What to work on: Would you copy every line of the listing below that includes the word "Jardim"?

Records for the exercise:
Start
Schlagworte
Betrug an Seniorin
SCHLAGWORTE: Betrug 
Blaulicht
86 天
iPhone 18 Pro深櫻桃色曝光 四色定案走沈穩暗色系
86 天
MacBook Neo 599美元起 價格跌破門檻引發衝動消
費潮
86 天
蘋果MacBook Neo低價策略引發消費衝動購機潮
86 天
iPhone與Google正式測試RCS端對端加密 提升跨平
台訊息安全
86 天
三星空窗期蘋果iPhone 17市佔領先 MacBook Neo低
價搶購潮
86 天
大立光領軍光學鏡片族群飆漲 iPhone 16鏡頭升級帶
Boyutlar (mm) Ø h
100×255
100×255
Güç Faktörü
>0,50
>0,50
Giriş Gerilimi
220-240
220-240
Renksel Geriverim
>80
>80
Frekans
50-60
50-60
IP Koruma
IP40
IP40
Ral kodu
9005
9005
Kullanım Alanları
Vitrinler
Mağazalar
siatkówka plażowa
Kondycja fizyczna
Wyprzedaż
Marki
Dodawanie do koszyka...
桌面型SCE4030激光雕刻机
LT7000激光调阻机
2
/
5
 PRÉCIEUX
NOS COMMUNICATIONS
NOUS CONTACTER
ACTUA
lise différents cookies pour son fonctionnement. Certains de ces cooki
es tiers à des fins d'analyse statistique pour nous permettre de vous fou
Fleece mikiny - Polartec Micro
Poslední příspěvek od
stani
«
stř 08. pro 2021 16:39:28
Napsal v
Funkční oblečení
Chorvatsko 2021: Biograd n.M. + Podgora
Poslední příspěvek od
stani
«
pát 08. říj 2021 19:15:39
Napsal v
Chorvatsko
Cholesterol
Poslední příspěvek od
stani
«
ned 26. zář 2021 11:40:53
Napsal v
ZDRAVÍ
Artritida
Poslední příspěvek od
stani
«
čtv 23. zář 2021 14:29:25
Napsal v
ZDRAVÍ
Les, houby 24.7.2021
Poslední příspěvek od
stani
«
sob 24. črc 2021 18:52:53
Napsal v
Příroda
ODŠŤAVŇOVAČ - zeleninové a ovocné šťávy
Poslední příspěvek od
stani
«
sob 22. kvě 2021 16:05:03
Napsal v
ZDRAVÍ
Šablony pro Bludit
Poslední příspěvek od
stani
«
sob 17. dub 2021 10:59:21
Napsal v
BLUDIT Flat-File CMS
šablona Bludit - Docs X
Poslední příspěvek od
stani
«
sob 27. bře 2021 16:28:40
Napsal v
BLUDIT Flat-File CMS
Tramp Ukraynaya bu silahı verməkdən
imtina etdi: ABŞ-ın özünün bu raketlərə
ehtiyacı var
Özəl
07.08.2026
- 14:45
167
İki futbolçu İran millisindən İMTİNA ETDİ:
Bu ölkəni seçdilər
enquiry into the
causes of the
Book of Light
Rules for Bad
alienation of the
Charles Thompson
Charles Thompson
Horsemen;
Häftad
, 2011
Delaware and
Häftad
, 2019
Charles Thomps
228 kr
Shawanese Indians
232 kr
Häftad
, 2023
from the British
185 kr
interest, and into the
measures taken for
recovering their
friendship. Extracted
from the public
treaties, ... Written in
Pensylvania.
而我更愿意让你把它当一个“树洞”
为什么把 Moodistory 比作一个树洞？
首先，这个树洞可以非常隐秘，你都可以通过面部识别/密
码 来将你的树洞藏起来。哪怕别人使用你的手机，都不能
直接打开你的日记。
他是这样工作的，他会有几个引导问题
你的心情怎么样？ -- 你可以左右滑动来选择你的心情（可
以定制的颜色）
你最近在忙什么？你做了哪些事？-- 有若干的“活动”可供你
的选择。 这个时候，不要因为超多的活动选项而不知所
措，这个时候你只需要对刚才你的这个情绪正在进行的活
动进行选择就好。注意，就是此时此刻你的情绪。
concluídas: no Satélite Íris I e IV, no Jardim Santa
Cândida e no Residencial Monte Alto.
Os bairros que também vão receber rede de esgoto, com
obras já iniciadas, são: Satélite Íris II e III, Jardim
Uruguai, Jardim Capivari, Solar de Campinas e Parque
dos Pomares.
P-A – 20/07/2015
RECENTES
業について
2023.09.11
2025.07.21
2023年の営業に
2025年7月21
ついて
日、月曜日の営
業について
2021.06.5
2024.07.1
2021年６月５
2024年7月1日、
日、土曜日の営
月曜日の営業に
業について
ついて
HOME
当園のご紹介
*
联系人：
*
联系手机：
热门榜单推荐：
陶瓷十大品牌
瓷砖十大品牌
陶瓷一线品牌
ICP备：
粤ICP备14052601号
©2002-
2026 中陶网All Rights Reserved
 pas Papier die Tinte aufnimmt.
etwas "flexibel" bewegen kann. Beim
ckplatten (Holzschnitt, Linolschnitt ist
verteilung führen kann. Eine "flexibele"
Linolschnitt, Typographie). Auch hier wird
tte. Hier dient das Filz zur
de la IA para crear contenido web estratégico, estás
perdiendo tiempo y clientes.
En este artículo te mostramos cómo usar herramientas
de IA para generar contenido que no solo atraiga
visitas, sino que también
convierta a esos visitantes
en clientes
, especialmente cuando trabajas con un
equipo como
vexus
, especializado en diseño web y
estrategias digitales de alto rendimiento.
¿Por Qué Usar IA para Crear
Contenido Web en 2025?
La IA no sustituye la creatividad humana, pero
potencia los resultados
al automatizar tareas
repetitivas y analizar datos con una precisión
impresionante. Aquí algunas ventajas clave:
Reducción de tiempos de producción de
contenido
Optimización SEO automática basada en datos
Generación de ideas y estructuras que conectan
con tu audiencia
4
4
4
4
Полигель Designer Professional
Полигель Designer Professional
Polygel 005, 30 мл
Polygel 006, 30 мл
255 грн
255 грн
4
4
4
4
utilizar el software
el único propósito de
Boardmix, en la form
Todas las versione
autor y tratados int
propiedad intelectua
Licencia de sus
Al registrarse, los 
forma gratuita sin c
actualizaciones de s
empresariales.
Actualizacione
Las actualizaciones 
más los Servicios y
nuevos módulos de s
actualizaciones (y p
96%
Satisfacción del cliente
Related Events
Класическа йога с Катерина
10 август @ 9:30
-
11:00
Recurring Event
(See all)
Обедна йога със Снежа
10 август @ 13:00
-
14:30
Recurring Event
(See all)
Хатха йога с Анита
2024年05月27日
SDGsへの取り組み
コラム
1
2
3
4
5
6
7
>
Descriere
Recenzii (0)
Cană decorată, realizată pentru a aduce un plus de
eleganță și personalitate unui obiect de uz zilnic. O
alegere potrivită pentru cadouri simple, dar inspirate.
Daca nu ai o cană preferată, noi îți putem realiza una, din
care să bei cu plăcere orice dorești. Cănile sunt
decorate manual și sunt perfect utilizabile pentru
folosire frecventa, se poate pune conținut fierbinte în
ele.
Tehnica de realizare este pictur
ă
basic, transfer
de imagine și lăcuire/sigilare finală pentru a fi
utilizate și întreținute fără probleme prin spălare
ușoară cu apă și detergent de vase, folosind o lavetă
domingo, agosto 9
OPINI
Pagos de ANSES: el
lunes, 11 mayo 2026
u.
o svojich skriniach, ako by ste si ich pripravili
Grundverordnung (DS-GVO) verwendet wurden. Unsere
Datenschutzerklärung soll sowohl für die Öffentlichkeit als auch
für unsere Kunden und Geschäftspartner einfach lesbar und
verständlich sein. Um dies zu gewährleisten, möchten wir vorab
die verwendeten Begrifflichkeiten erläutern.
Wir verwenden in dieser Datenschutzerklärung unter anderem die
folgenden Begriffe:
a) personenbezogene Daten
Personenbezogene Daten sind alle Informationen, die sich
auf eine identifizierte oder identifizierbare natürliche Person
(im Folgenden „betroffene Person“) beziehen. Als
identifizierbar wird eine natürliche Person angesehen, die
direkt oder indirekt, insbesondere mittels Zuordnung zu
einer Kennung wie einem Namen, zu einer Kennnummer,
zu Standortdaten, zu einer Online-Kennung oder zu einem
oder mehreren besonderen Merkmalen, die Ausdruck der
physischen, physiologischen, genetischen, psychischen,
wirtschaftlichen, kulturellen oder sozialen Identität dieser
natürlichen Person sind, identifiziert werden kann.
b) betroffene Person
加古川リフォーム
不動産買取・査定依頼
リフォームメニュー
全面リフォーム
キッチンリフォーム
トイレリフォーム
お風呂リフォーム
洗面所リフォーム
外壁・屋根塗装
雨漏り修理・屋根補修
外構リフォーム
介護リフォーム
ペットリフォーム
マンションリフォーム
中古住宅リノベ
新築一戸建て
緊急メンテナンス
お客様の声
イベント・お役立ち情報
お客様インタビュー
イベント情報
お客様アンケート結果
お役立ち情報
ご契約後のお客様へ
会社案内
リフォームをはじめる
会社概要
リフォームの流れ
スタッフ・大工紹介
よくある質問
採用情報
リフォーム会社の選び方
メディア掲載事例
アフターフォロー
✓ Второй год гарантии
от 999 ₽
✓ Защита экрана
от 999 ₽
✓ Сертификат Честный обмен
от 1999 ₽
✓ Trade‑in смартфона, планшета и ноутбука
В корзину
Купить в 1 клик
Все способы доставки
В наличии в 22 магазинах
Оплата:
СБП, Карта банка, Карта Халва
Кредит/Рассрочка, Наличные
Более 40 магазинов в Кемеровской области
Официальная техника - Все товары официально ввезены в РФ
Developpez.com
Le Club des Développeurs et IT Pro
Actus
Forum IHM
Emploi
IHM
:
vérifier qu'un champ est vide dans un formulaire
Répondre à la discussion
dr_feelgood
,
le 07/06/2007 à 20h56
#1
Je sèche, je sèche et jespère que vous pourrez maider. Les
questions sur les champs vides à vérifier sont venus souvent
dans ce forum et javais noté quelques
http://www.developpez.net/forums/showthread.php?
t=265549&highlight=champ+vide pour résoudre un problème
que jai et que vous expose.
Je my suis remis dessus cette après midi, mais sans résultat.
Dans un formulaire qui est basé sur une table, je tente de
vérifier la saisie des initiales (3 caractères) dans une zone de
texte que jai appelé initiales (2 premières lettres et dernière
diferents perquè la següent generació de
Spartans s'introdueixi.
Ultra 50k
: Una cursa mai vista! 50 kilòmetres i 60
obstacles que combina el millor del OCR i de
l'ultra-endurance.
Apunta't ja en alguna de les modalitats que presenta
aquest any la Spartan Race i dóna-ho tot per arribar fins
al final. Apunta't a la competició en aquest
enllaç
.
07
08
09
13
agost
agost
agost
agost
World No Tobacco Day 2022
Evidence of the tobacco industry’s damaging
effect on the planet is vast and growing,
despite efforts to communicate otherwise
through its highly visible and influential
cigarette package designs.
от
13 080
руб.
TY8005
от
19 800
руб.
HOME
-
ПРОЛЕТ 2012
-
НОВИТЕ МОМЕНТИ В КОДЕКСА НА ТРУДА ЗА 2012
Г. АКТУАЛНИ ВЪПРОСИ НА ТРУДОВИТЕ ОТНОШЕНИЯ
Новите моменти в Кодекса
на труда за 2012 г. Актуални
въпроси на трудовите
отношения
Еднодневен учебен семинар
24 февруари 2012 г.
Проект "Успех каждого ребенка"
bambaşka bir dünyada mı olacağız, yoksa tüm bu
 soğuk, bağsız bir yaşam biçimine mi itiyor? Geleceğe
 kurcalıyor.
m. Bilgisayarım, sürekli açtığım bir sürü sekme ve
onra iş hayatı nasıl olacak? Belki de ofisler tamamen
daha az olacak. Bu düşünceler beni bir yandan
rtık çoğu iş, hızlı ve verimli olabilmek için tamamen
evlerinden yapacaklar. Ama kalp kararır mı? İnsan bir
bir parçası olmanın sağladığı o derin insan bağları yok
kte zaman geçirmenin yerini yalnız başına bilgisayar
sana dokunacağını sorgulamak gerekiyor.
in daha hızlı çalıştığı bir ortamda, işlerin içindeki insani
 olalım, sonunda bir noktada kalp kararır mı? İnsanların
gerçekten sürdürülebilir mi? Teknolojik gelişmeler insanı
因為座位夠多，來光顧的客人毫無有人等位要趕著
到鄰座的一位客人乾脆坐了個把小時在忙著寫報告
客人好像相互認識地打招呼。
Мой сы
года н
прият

Answer to this problem:
concluídas: no Satélite Íris I e IV, no Jardim Santa
obras já iniciadas, são: Satélite Íris II e III, Jardim
Uruguai, Jardim Capivari, Solar de Campinas e Parque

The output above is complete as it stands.